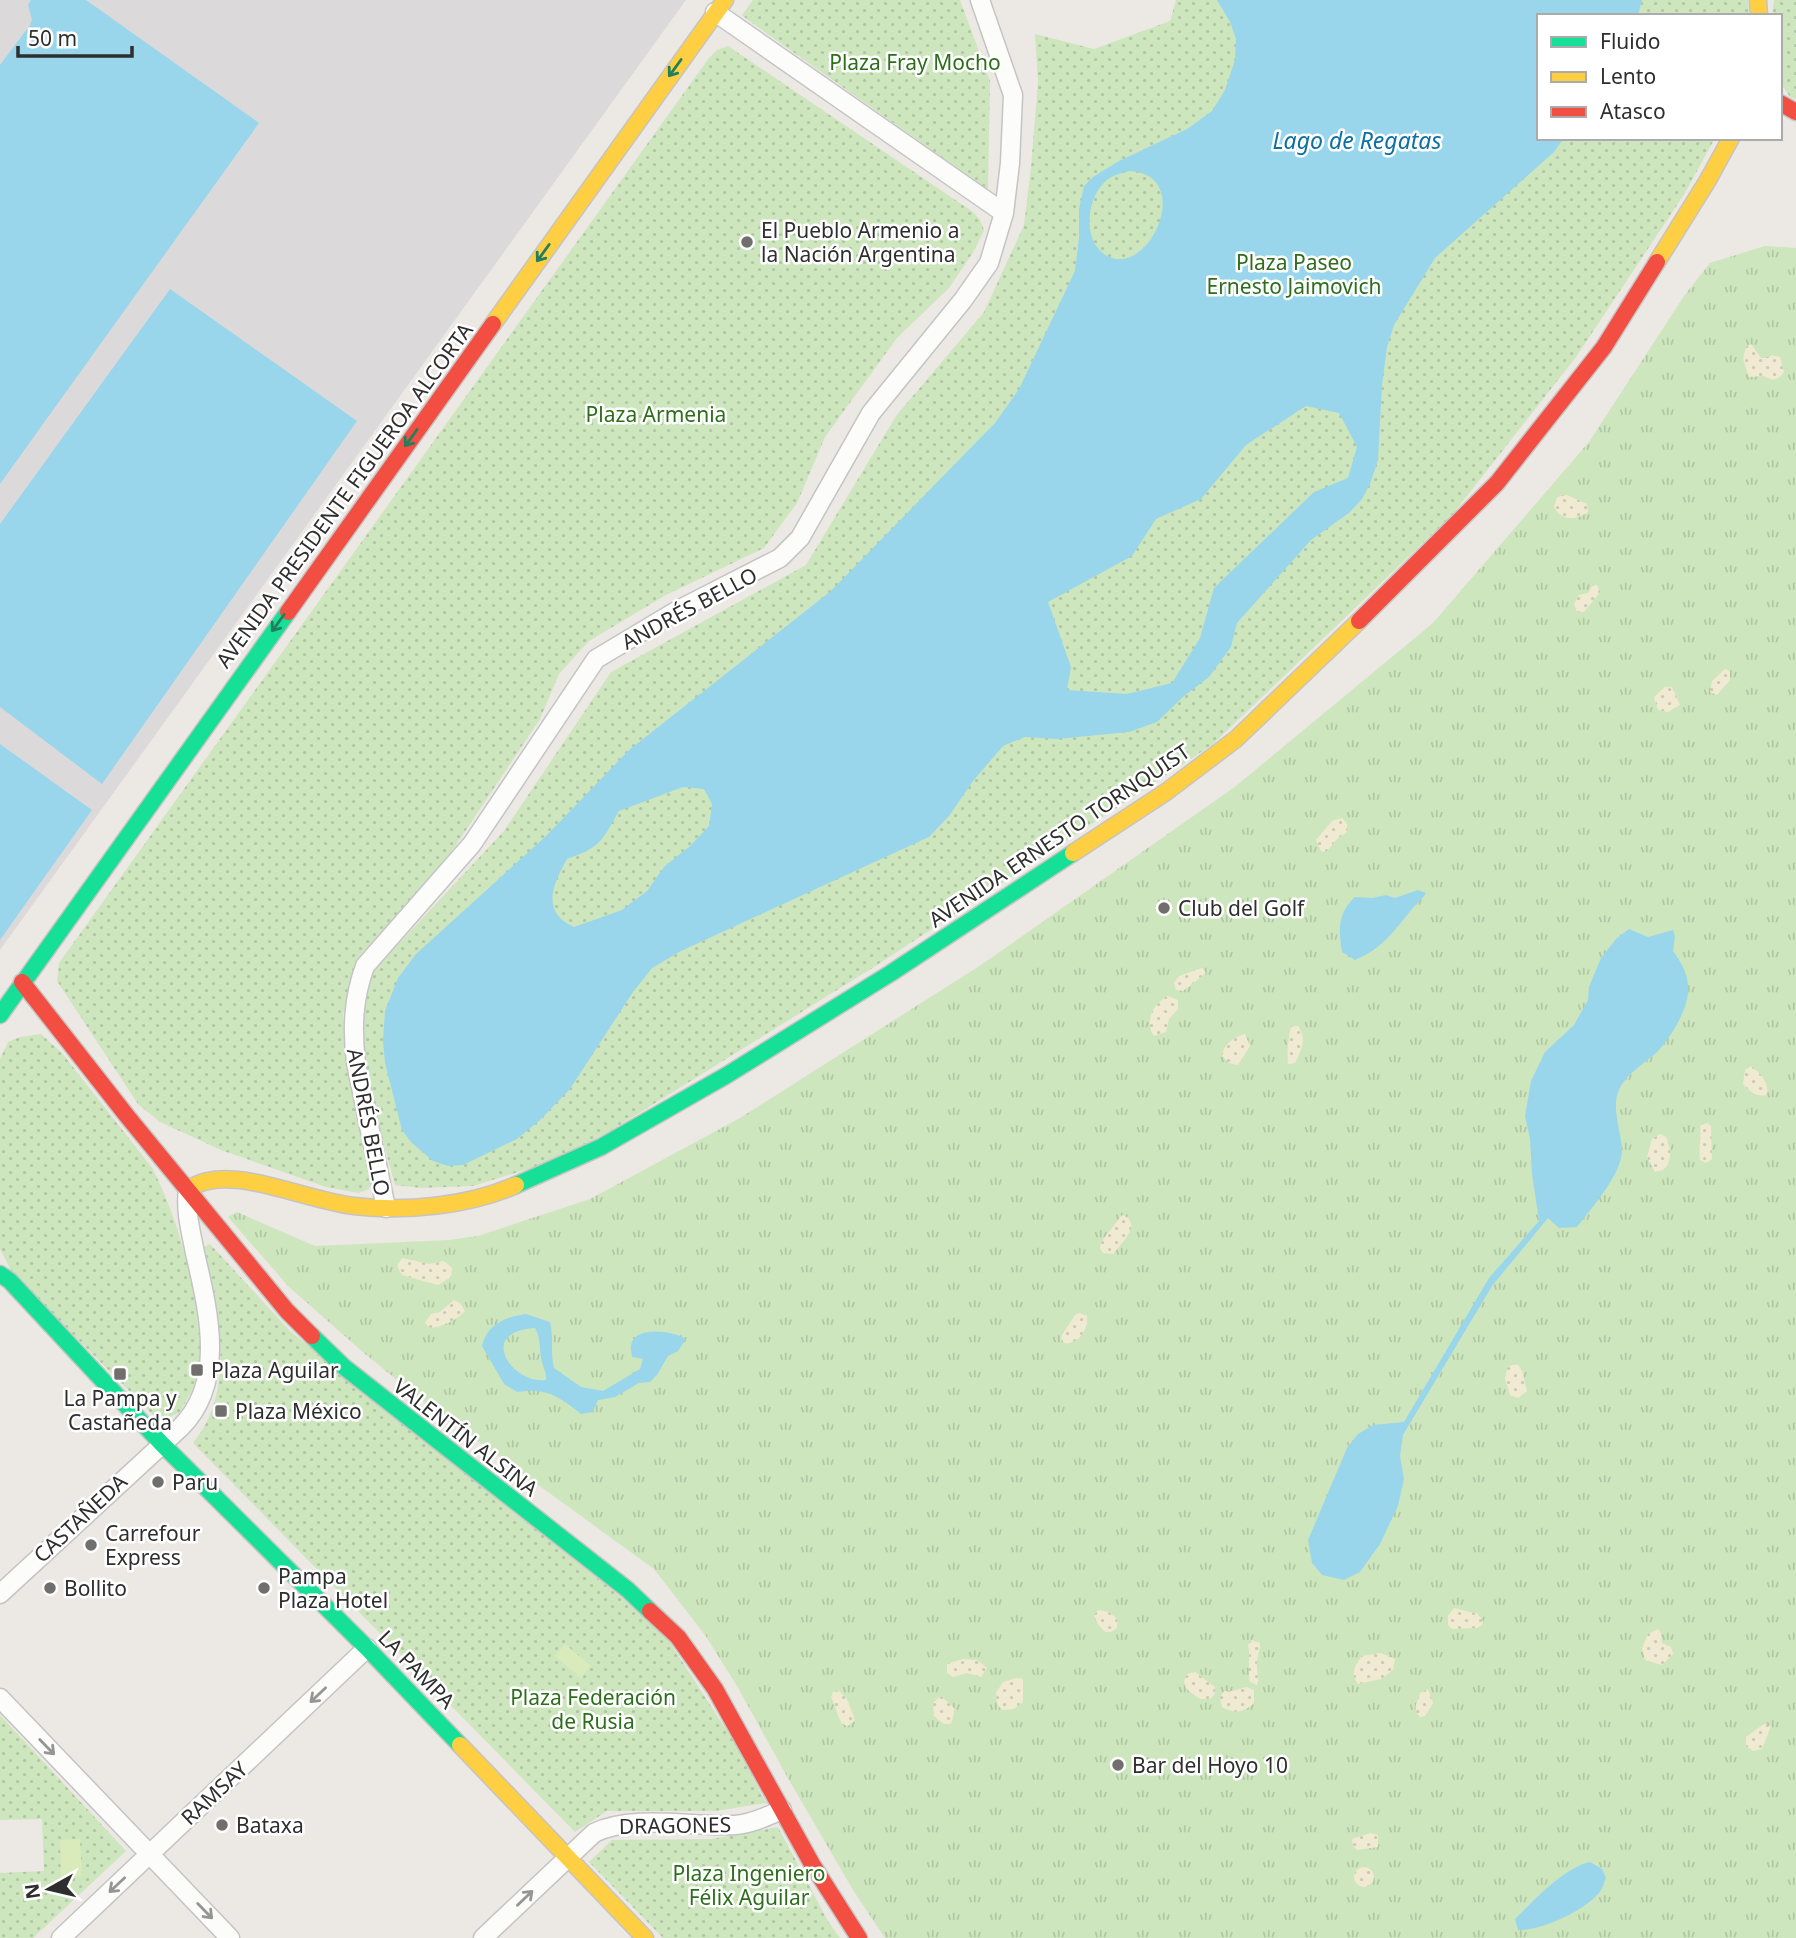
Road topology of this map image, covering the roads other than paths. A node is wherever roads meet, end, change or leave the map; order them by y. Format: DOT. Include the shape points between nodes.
graph roads {
  1 [pos="980,0"];
  2 [pos="720,6"];
  3 [pos="1730,140"];
  4 [pos="1004,213"];
  5 [pos="22,982"];
  6 [pos="0,1015"];
  7 [pos="188,1189"];
  8 [pos="386,1208"];
  9 [pos="0,1262"];
  10 [pos="5,1278"];
  11 [pos="162,1444"];
  12 [pos="0,1594"];
  13 [pos="367,1648"];
  14 [pos="0,1698"];
  15 [pos="782,1810"];
  16 [pos="150,1854"];
  17 [pos="568,1857"];
  18 [pos="61,1938"];
  19 [pos="230,1938"];
  20 [pos="483,1938"];
  21 [pos="645,1938"];
  22 [pos="859,1938"];
  1 -- 4 [label="street, ANDRÉS BELLO" via="1013,95"];
  2 -- 4 [label="street"];
  2 -- 5 [label="street, AVENIDA PRESIDENTE FIGUEROA ALCORTA, one-way"];
  3 -- 8 [label="street, AVENIDA ERNESTO TORNQUIST" via="1604,347 1497,483 1236,739 1166,792 891,973 601,1147 480,1197"];
  4 -- 8 [label="street, ANDRÉS BELLO" via="989,263 870,413 800,538 780,558 596,659 472,844 365,966 356,991 353,1041"];
  5 -- 6 [label="street, AVENIDA PRESIDENTE FIGUEROA ALCORTA"];
  5 -- 7 [label="street, VALENTÍN ALSINA"];
  7 -- 8 [label="street, AVENIDA ERNESTO TORNQUIST" via="227,1178 308,1198"];
  7 -- 11 [label="street, CASTAÑEDA" via="188,1218 210,1351 201,1402"];
  7 -- 15 [label="street, VALENTÍN ALSINA" via="287,1311 344,1367 628,1590 678,1637 715,1689"];
  9 -- 10 [label="street, LA PAMPA"];
  10 -- 11 [label="street, LA PAMPA"];
  11 -- 12 [label="street, CASTAÑEDA"];
  11 -- 13 [label="street, LA PAMPA"];
  13 -- 16 [label="street, RAMSAY, one-way"];
  13 -- 17 [label="street, LA PAMPA"];
  14 -- 16 [label="street, one-way"];
  15 -- 17 [label="street, DRAGONES" via="736,1825 607,1828 594,1833"];
  15 -- 22 [label="street, VALENTÍN ALSINA"];
  16 -- 18 [label="street, RAMSAY, one-way"];
  16 -- 19 [label="street, one-way"];
  20 -- 17 [label="street, DRAGONES, one-way"];
  17 -- 21 [label="street, LA PAMPA"];
}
___
_Activity_. Once the pictures are removed, output the entries above exactly as given.

_Answer section_.
Road topology of this map image, covering the roads other than paths. A node is wherever roads meet, end, change or leave the map; order them by y. Format: DOT. Include the shape points between nodes.
graph roads {
  1 [pos="980,0"];
  2 [pos="720,6"];
  3 [pos="1730,140"];
  4 [pos="1004,213"];
  5 [pos="22,982"];
  6 [pos="0,1015"];
  7 [pos="188,1189"];
  8 [pos="386,1208"];
  9 [pos="0,1262"];
  10 [pos="5,1278"];
  11 [pos="162,1444"];
  12 [pos="0,1594"];
  13 [pos="367,1648"];
  14 [pos="0,1698"];
  15 [pos="782,1810"];
  16 [pos="150,1854"];
  17 [pos="568,1857"];
  18 [pos="61,1938"];
  19 [pos="230,1938"];
  20 [pos="483,1938"];
  21 [pos="645,1938"];
  22 [pos="859,1938"];
  1 -- 4 [label="street, ANDRÉS BELLO" via="1013,95"];
  2 -- 4 [label="street"];
  2 -- 5 [label="street, AVENIDA PRESIDENTE FIGUEROA ALCORTA, one-way"];
  3 -- 8 [label="street, AVENIDA ERNESTO TORNQUIST" via="1604,347 1497,483 1236,739 1166,792 891,973 601,1147 480,1197"];
  4 -- 8 [label="street, ANDRÉS BELLO" via="989,263 870,413 800,538 780,558 596,659 472,844 365,966 356,991 353,1041"];
  5 -- 6 [label="street, AVENIDA PRESIDENTE FIGUEROA ALCORTA"];
  5 -- 7 [label="street, VALENTÍN ALSINA"];
  7 -- 8 [label="street, AVENIDA ERNESTO TORNQUIST" via="227,1178 308,1198"];
  7 -- 11 [label="street, CASTAÑEDA" via="188,1218 210,1351 201,1402"];
  7 -- 15 [label="street, VALENTÍN ALSINA" via="287,1311 344,1367 628,1590 678,1637 715,1689"];
  9 -- 10 [label="street, LA PAMPA"];
  10 -- 11 [label="street, LA PAMPA"];
  11 -- 12 [label="street, CASTAÑEDA"];
  11 -- 13 [label="street, LA PAMPA"];
  13 -- 16 [label="street, RAMSAY, one-way"];
  13 -- 17 [label="street, LA PAMPA"];
  14 -- 16 [label="street, one-way"];
  15 -- 17 [label="street, DRAGONES" via="736,1825 607,1828 594,1833"];
  15 -- 22 [label="street, VALENTÍN ALSINA"];
  16 -- 18 [label="street, RAMSAY, one-way"];
  16 -- 19 [label="street, one-way"];
  20 -- 17 [label="street, DRAGONES, one-way"];
  17 -- 21 [label="street, LA PAMPA"];
}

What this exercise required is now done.